» **Exercise details**:
Which lines in the material below contain the word "может"? Copy each of them.

'''

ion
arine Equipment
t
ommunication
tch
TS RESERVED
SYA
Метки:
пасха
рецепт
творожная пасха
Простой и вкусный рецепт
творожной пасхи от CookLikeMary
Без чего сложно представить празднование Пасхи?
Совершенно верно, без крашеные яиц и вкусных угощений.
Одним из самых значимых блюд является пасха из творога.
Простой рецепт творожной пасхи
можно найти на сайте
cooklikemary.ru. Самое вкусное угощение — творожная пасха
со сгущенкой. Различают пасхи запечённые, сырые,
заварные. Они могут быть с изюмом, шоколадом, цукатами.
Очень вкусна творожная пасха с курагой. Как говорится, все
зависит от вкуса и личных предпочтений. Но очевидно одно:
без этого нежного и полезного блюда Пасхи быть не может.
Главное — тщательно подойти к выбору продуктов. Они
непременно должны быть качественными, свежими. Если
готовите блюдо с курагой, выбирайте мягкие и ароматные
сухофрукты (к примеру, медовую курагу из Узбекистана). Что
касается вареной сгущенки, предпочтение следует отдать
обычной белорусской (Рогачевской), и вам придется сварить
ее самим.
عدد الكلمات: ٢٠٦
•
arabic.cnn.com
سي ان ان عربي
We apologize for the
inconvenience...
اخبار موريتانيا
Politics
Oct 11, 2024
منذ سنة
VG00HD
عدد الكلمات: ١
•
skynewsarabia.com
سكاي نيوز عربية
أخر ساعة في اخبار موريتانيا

'''
'''

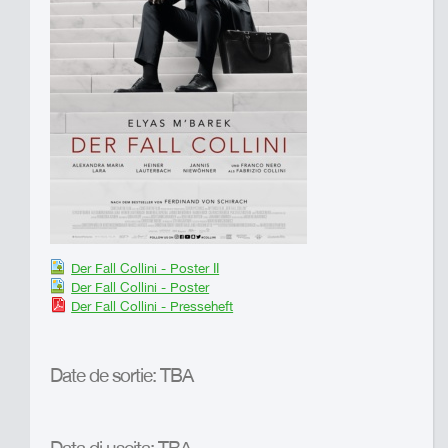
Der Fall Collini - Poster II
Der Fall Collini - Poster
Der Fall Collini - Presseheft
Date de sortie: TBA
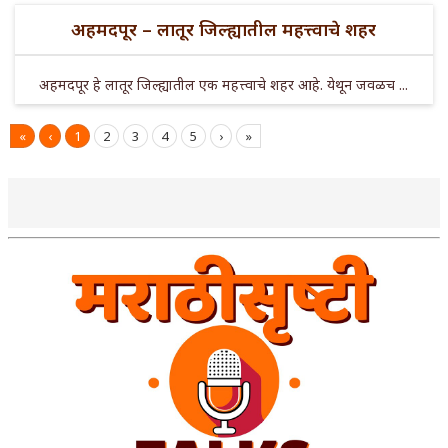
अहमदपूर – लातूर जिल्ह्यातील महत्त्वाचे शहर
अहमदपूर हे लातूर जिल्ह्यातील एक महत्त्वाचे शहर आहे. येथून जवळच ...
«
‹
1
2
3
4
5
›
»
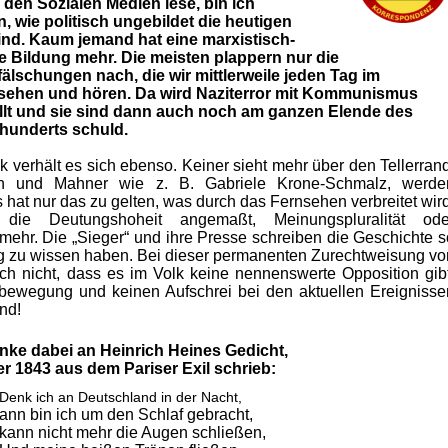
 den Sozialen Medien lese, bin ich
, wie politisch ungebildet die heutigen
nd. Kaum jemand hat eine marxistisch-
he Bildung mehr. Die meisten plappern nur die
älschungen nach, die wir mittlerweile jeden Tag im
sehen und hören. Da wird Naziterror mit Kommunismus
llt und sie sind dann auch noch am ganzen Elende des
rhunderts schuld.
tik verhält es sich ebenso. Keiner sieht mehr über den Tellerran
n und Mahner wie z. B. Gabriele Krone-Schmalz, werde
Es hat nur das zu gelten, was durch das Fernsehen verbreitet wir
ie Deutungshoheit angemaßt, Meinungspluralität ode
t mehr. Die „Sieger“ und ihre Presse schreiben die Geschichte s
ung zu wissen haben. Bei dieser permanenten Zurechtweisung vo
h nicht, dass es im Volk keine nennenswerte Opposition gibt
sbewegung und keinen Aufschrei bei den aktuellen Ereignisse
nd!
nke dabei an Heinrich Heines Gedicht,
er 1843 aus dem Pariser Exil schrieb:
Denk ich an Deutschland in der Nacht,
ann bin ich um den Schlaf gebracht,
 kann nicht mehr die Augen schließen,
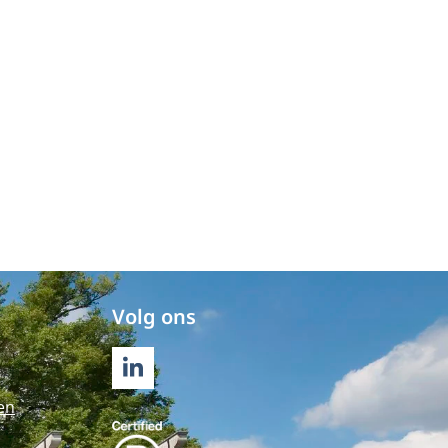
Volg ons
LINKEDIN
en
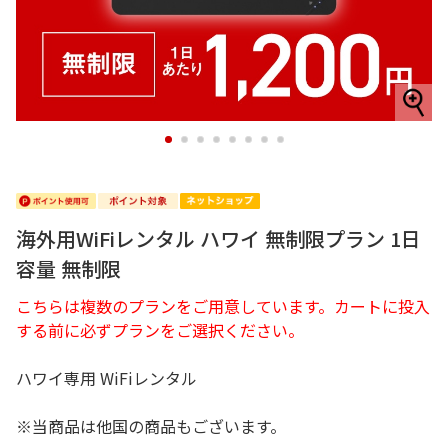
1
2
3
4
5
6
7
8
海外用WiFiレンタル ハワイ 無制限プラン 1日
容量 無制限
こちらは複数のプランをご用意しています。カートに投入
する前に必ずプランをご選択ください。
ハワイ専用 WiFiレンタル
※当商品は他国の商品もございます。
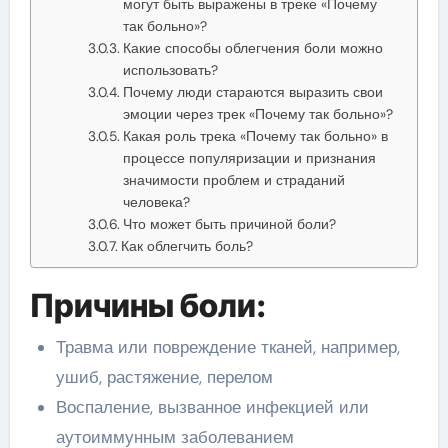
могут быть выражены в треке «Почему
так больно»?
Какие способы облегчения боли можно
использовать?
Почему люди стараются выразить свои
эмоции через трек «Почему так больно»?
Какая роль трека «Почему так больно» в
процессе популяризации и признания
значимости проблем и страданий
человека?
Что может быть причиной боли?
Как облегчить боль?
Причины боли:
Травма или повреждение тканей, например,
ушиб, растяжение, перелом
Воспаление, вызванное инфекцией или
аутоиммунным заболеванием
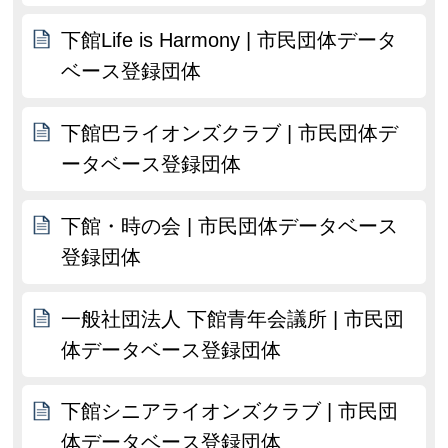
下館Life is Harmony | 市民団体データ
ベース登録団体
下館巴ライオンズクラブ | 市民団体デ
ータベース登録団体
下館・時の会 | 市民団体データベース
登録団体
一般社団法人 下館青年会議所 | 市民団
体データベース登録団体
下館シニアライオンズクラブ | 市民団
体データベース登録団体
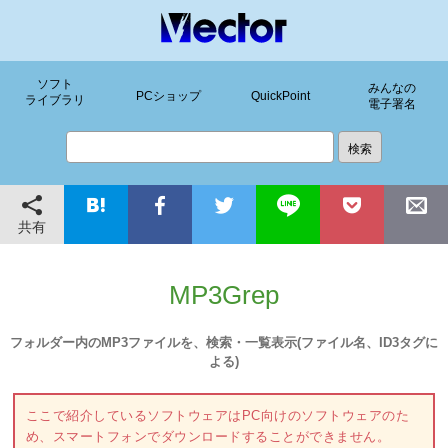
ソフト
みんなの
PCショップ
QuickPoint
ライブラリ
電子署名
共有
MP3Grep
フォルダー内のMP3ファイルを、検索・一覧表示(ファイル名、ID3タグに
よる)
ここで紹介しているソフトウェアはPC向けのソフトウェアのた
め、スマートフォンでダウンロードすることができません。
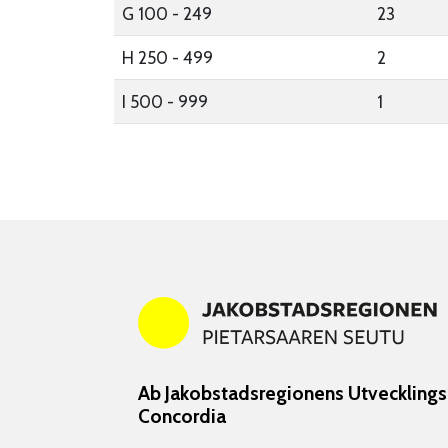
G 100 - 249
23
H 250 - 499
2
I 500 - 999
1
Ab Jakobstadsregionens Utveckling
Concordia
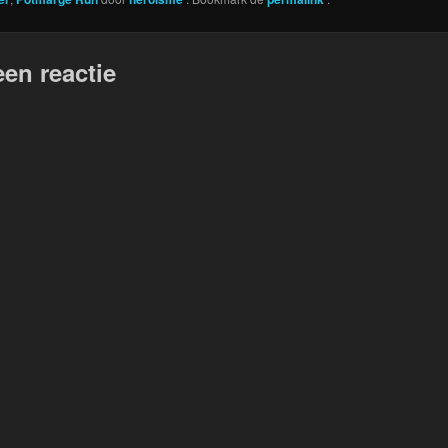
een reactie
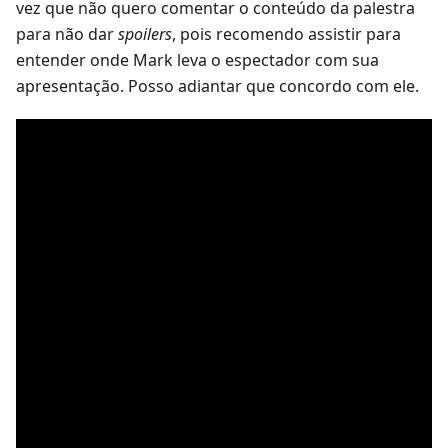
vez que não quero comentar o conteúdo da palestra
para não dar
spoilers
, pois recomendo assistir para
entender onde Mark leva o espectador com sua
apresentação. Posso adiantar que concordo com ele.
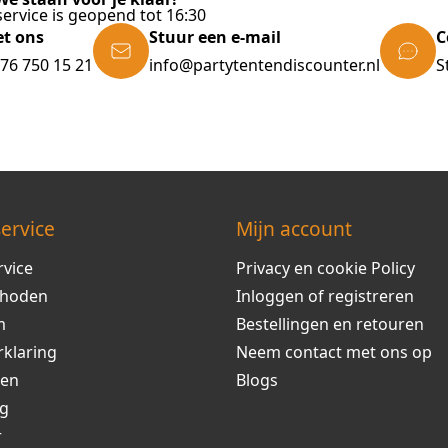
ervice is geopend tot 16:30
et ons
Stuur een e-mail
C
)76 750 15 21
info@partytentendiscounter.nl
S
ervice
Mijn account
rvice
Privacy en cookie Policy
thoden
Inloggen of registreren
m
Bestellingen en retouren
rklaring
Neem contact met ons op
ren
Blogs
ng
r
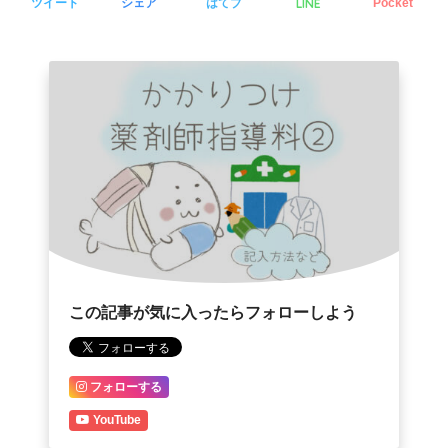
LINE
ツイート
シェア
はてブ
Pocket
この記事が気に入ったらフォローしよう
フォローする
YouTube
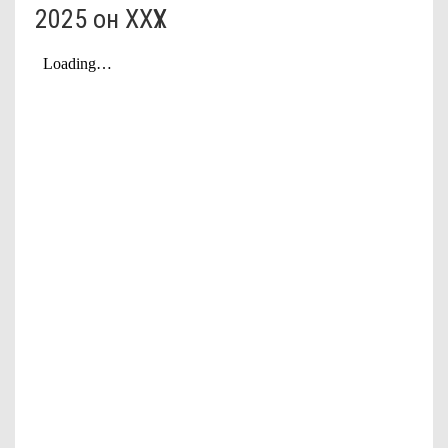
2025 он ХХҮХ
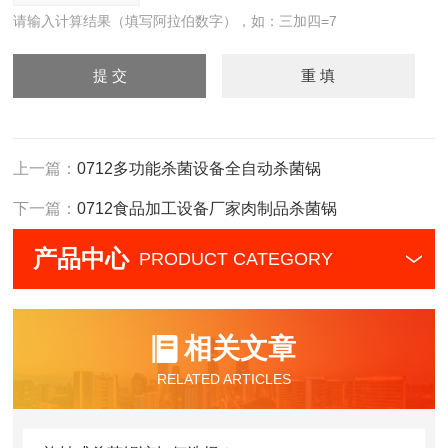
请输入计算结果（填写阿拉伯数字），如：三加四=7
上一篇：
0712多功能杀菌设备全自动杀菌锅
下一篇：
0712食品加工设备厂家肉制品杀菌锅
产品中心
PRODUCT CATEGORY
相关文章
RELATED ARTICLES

'''

» **Written answer**:
без этого нежного и полезного блюда Пасхи быть не может.
Что может быть причиной боли?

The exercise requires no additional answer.